7 Temmuz 1923’te Artsakh topraklarının bir kısmında Dağlık Karabağ Özerk Bölgesi (DKÖB) kuruldu ve aynı zamanda yapay olarak “Kızıl Kürdistan” oluşturuldu. Bunun amacı, Sovyet Ermenistan ile DKÖB arasındaki kara bağlantısını ortadan kaldırmaktı. 1929’da Kızıl Kürdistan tasfiye edildi ve Artsakh toprakları doğrudan Azerbaycan SSC’ye dahil edildi.
Son Söz
Karabağ çatışmasının adil çözümünün kasten ertelendiği koşullarda, 2018’de Ermenistan’da iktidar değişiminden ve dünyada COVID-19 pandemisinin yayılmasından sonra, Artsakh’a karşı kesin saldırıların ve bir saldırganlığın başlatılmasına karar verildi.
Çünkü Ermenistan’da iktidara gelen kişiler ve gruplar, Artsakh’ın nüfustan arındırılması ve Meghri Koridoru’nun devriyle ilgili Goble ve Peters planlarının hayata geçirilmesini destekleyecek nitelikteydi. Eylül 2020’de Azerbaycan, Türkiye ve Pakistan koalisyonu, İsrail’in desteği ve daha geniş bir koalisyonun göz yummasıyla, Artsakh’a karşı 44 gün süren bir saldırı ve savaşı başlattı; bu, 9 Kasım’da kötü şöhretli üçlü bildiri ile sonuçlandı.
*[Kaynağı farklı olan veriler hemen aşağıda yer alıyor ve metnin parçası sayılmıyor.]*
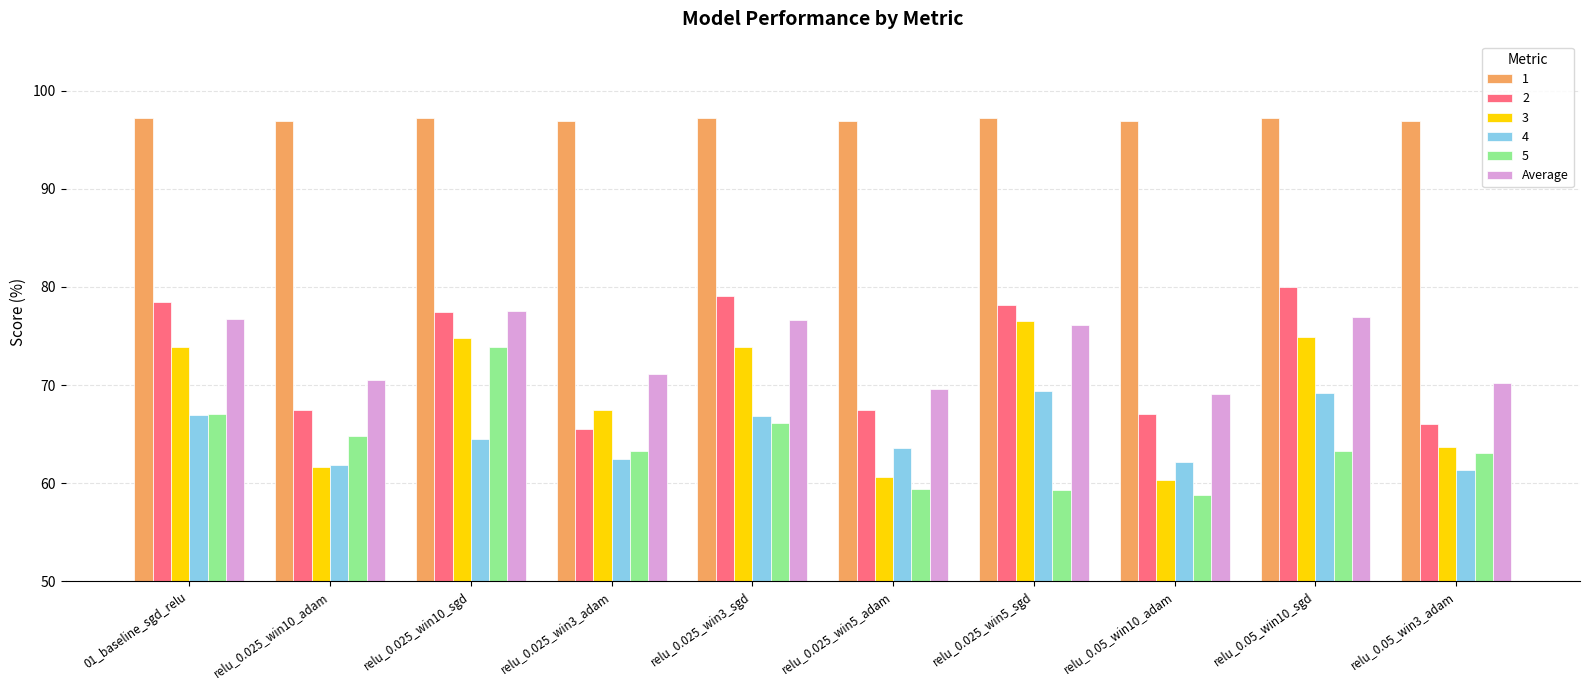

What is the difference between the highest and lowest values at 01_baseline_sgd_relu?

30.3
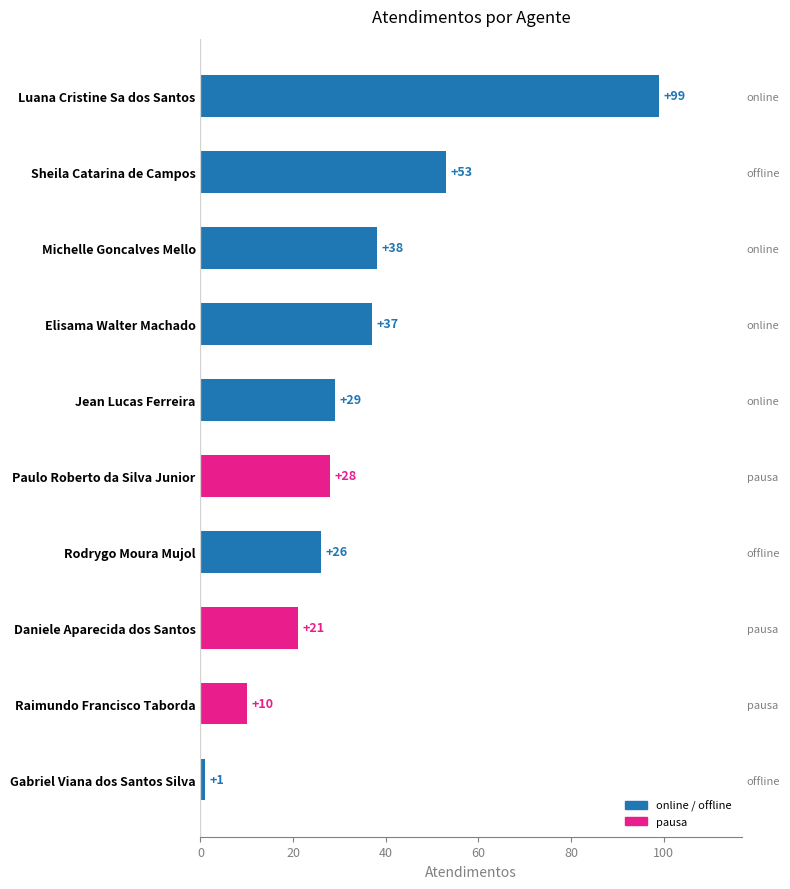

What is the difference between the maximum and minimum values?

98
Geriye sadece son darbe kalmıştı.
Uluslararası toplumun ve AGİT Minsk Grubu üyesi devletlerin sessizliği ve göz yumması eşliğinde, Azerbaycan Artsakh’a dokuz ay süren yasa dışı ve tam bir abluka uyguladı; bu durum, Artsakh Ermenilerinde kitlesel açlığa yol açtı. 19 Eylül 2023’te ise etnik temizlik, soykırım ve Artsakh Ermenilerinin nüfustan arındırılması gerçekleşti.
Böylece, Karabağ (Artsakh) çatışmasının ikinci aşaması (1988–2023) sona ermiş oldu; birinci aşamanın 1918–1921 yıllarında yaşandığı dikkate alındığında.
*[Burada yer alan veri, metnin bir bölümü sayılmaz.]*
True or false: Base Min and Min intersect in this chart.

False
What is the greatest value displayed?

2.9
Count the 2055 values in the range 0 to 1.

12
Belirtmek gerekir ki, BM’nin 26 Kasım 1968 tarihli “Savaş Suçlarına ve İnsanlığa Karşı Suçlara Zaman Aşımı Uygulanmaması Hakkında Sözleşmesi”ne göre, savaş suçları ve insanlığa karşı suçlar, soykırım da dâhil olmak üzere, zaman aşımına uğramaz.
Burada defalarca söylediğimiz gibi tekrar edelim: Ermeni halkının ve Ermenistan devletinin görevi dün olduğu gibi bugün de birdir: “Ermeni halkına tanınan hakların ve ulusal savunmanın korunması.”
Ermeni siyasi sınıfı ve siyasi düşüncesi, tüm Ermeni halkı, tarihin ve diplomasinin, hukukun ve meşruiyetin acı derslerini öğrenmiş olarak, Artsakh çatışmasının üçüncü aşamasına yeni bir düşünceyle, yeni bir ruhla ve yeni bir güçle girecektir; bu da çok yakında gerçekleşecektir.
Ve nihai adil çözüm ve Zafer Ermeni halkına ait olacaktır.
Tigran Paşabezyan
Ermenistan Devleti (Batı Ermenistan Cumhuriyeti) Başbakanı.